PROVIDED MATERIAL:
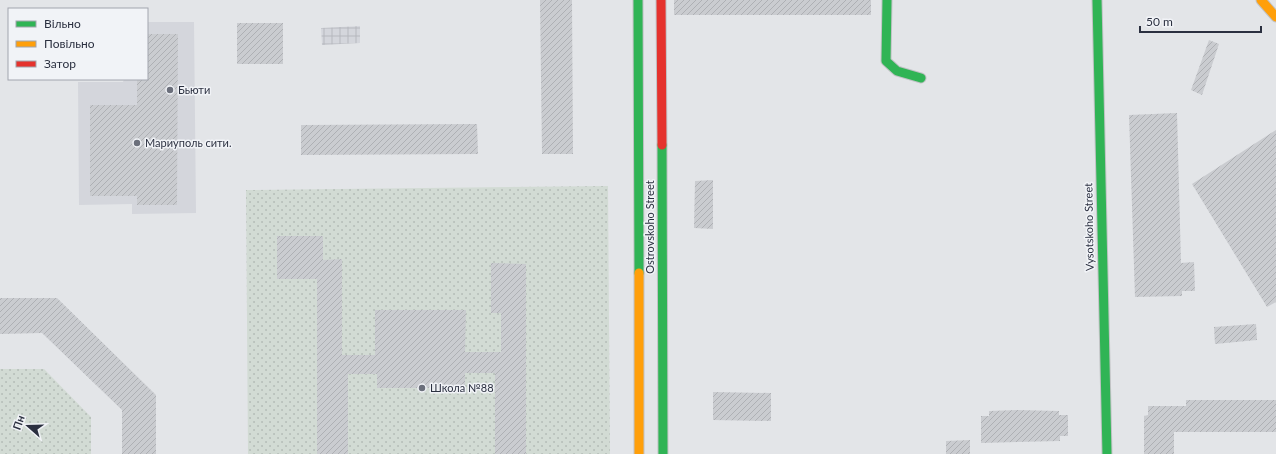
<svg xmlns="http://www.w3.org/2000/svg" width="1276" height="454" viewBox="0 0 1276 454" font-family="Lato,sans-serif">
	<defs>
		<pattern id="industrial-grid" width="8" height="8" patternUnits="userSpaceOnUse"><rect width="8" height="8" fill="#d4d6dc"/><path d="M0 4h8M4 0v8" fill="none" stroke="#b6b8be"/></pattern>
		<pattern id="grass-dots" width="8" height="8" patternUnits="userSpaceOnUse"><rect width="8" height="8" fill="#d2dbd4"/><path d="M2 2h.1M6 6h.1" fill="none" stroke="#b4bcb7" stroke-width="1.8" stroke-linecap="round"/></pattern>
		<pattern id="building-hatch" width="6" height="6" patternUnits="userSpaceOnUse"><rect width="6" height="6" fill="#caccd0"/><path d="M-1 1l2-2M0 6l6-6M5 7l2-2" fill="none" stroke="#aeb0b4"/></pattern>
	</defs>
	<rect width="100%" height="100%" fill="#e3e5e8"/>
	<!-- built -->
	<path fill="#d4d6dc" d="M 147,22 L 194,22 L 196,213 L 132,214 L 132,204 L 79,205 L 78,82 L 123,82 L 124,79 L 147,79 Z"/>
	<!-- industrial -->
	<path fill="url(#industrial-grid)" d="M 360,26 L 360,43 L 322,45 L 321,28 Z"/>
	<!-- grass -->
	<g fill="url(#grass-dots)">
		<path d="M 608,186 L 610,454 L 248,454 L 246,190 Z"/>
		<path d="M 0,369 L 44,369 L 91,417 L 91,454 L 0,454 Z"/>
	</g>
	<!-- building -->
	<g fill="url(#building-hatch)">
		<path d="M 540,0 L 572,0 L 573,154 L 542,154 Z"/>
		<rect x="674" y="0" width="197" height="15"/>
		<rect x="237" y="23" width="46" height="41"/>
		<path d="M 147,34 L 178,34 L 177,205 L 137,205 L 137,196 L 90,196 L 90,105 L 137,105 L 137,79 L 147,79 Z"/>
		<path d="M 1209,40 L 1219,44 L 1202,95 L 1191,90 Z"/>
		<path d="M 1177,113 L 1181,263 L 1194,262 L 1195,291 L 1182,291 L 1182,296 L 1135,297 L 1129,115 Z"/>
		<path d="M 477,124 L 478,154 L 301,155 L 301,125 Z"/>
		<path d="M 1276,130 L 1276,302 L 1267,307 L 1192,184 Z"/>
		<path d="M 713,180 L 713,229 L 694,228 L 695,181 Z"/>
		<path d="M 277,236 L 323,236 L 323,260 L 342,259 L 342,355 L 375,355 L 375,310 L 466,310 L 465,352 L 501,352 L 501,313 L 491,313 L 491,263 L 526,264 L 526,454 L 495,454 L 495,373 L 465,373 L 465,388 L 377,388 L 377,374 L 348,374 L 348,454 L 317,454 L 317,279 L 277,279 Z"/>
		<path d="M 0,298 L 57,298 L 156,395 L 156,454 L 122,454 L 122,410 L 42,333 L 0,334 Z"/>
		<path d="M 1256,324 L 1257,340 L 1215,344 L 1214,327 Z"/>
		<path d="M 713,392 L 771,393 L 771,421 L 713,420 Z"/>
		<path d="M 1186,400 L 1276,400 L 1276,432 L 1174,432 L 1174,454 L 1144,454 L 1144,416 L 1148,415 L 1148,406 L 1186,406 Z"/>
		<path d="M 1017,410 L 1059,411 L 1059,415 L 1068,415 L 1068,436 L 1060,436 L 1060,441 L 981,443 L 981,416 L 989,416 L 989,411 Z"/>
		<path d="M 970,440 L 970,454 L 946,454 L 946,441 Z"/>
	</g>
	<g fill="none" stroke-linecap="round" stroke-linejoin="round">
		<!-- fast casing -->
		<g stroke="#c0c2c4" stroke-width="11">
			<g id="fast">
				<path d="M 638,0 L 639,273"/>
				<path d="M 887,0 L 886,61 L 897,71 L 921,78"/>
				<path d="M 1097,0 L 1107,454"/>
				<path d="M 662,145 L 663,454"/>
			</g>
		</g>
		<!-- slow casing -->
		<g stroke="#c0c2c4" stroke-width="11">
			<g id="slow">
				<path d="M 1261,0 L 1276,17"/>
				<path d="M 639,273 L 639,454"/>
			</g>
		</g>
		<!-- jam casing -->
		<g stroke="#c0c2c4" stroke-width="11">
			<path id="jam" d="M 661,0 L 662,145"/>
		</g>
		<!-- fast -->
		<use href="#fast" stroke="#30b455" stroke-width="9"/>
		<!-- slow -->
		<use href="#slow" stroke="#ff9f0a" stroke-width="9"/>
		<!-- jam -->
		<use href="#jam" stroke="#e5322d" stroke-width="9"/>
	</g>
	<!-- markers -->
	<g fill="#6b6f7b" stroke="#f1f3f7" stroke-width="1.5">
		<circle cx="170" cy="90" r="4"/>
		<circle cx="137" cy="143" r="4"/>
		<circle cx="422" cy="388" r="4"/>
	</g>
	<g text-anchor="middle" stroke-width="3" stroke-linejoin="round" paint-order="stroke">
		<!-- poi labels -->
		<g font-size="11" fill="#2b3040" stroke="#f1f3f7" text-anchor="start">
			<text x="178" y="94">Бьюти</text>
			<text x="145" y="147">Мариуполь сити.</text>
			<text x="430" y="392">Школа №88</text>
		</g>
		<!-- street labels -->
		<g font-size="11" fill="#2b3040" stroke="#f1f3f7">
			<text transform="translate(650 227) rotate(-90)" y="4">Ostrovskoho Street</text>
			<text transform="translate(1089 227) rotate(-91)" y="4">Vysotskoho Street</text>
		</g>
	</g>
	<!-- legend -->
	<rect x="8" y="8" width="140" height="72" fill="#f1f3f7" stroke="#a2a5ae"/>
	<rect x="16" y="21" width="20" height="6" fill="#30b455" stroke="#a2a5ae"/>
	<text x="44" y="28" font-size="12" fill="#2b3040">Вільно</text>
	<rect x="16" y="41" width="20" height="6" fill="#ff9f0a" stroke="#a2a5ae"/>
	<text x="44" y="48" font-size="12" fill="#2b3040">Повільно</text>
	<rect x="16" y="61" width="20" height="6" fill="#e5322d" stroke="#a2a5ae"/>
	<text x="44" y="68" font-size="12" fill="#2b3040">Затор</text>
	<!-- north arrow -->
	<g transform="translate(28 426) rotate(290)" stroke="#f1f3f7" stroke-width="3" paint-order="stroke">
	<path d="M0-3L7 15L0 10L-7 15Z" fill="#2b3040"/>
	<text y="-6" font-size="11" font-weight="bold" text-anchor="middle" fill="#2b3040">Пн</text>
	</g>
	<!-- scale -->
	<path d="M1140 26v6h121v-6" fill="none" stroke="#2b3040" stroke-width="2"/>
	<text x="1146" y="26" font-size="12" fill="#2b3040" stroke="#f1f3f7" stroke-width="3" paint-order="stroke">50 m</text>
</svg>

WHAT IS EXPECTED:
Your answer must be a verbatim copy of the entries above, with no images included.

RESPONSE BOX:
<svg xmlns="http://www.w3.org/2000/svg" width="1276" height="454" viewBox="0 0 1276 454" font-family="Lato,sans-serif">
	<defs>
		<pattern id="industrial-grid" width="8" height="8" patternUnits="userSpaceOnUse"><rect width="8" height="8" fill="#d4d6dc"/><path d="M0 4h8M4 0v8" fill="none" stroke="#b6b8be"/></pattern>
		<pattern id="grass-dots" width="8" height="8" patternUnits="userSpaceOnUse"><rect width="8" height="8" fill="#d2dbd4"/><path d="M2 2h.1M6 6h.1" fill="none" stroke="#b4bcb7" stroke-width="1.8" stroke-linecap="round"/></pattern>
		<pattern id="building-hatch" width="6" height="6" patternUnits="userSpaceOnUse"><rect width="6" height="6" fill="#caccd0"/><path d="M-1 1l2-2M0 6l6-6M5 7l2-2" fill="none" stroke="#aeb0b4"/></pattern>
	</defs>
	<rect width="100%" height="100%" fill="#e3e5e8"/>
	<!-- built -->
	<path fill="#d4d6dc" d="M 147,22 L 194,22 L 196,213 L 132,214 L 132,204 L 79,205 L 78,82 L 123,82 L 124,79 L 147,79 Z"/>
	<!-- industrial -->
	<path fill="url(#industrial-grid)" d="M 360,26 L 360,43 L 322,45 L 321,28 Z"/>
	<!-- grass -->
	<g fill="url(#grass-dots)">
		<path d="M 608,186 L 610,454 L 248,454 L 246,190 Z"/>
		<path d="M 0,369 L 44,369 L 91,417 L 91,454 L 0,454 Z"/>
	</g>
	<!-- building -->
	<g fill="url(#building-hatch)">
		<path d="M 540,0 L 572,0 L 573,154 L 542,154 Z"/>
		<rect x="674" y="0" width="197" height="15"/>
		<rect x="237" y="23" width="46" height="41"/>
		<path d="M 147,34 L 178,34 L 177,205 L 137,205 L 137,196 L 90,196 L 90,105 L 137,105 L 137,79 L 147,79 Z"/>
		<path d="M 1209,40 L 1219,44 L 1202,95 L 1191,90 Z"/>
		<path d="M 1177,113 L 1181,263 L 1194,262 L 1195,291 L 1182,291 L 1182,296 L 1135,297 L 1129,115 Z"/>
		<path d="M 477,124 L 478,154 L 301,155 L 301,125 Z"/>
		<path d="M 1276,130 L 1276,302 L 1267,307 L 1192,184 Z"/>
		<path d="M 713,180 L 713,229 L 694,228 L 695,181 Z"/>
		<path d="M 277,236 L 323,236 L 323,260 L 342,259 L 342,355 L 375,355 L 375,310 L 466,310 L 465,352 L 501,352 L 501,313 L 491,313 L 491,263 L 526,264 L 526,454 L 495,454 L 495,373 L 465,373 L 465,388 L 377,388 L 377,374 L 348,374 L 348,454 L 317,454 L 317,279 L 277,279 Z"/>
		<path d="M 0,298 L 57,298 L 156,395 L 156,454 L 122,454 L 122,410 L 42,333 L 0,334 Z"/>
		<path d="M 1256,324 L 1257,340 L 1215,344 L 1214,327 Z"/>
		<path d="M 713,392 L 771,393 L 771,421 L 713,420 Z"/>
		<path d="M 1186,400 L 1276,400 L 1276,432 L 1174,432 L 1174,454 L 1144,454 L 1144,416 L 1148,415 L 1148,406 L 1186,406 Z"/>
		<path d="M 1017,410 L 1059,411 L 1059,415 L 1068,415 L 1068,436 L 1060,436 L 1060,441 L 981,443 L 981,416 L 989,416 L 989,411 Z"/>
		<path d="M 970,440 L 970,454 L 946,454 L 946,441 Z"/>
	</g>
	<g fill="none" stroke-linecap="round" stroke-linejoin="round">
		<!-- fast casing -->
		<g stroke="#c0c2c4" stroke-width="11">
			<g id="fast">
				<path d="M 638,0 L 639,273"/>
				<path d="M 887,0 L 886,61 L 897,71 L 921,78"/>
				<path d="M 1097,0 L 1107,454"/>
				<path d="M 662,145 L 663,454"/>
			</g>
		</g>
		<!-- slow casing -->
		<g stroke="#c0c2c4" stroke-width="11">
			<g id="slow">
				<path d="M 1261,0 L 1276,17"/>
				<path d="M 639,273 L 639,454"/>
			</g>
		</g>
		<!-- jam casing -->
		<g stroke="#c0c2c4" stroke-width="11">
			<path id="jam" d="M 661,0 L 662,145"/>
		</g>
		<!-- fast -->
		<use href="#fast" stroke="#30b455" stroke-width="9"/>
		<!-- slow -->
		<use href="#slow" stroke="#ff9f0a" stroke-width="9"/>
		<!-- jam -->
		<use href="#jam" stroke="#e5322d" stroke-width="9"/>
	</g>
	<!-- markers -->
	<g fill="#6b6f7b" stroke="#f1f3f7" stroke-width="1.5">
		<circle cx="170" cy="90" r="4"/>
		<circle cx="137" cy="143" r="4"/>
		<circle cx="422" cy="388" r="4"/>
	</g>
	<g text-anchor="middle" stroke-width="3" stroke-linejoin="round" paint-order="stroke">
		<!-- poi labels -->
		<g font-size="11" fill="#2b3040" stroke="#f1f3f7" text-anchor="start">
			<text x="178" y="94">Бьюти</text>
			<text x="145" y="147">Мариуполь сити.</text>
			<text x="430" y="392">Школа №88</text>
		</g>
		<!-- street labels -->
		<g font-size="11" fill="#2b3040" stroke="#f1f3f7">
			<text transform="translate(650 227) rotate(-90)" y="4">Ostrovskoho Street</text>
			<text transform="translate(1089 227) rotate(-91)" y="4">Vysotskoho Street</text>
		</g>
	</g>
	<!-- legend -->
	<rect x="8" y="8" width="140" height="72" fill="#f1f3f7" stroke="#a2a5ae"/>
	<rect x="16" y="21" width="20" height="6" fill="#30b455" stroke="#a2a5ae"/>
	<text x="44" y="28" font-size="12" fill="#2b3040">Вільно</text>
	<rect x="16" y="41" width="20" height="6" fill="#ff9f0a" stroke="#a2a5ae"/>
	<text x="44" y="48" font-size="12" fill="#2b3040">Повільно</text>
	<rect x="16" y="61" width="20" height="6" fill="#e5322d" stroke="#a2a5ae"/>
	<text x="44" y="68" font-size="12" fill="#2b3040">Затор</text>
	<!-- north arrow -->
	<g transform="translate(28 426) rotate(290)" stroke="#f1f3f7" stroke-width="3" paint-order="stroke">
	<path d="M0-3L7 15L0 10L-7 15Z" fill="#2b3040"/>
	<text y="-6" font-size="11" font-weight="bold" text-anchor="middle" fill="#2b3040">Пн</text>
	</g>
	<!-- scale -->
	<path d="M1140 26v6h121v-6" fill="none" stroke="#2b3040" stroke-width="2"/>
	<text x="1146" y="26" font-size="12" fill="#2b3040" stroke="#f1f3f7" stroke-width="3" paint-order="stroke">50 m</text>
</svg>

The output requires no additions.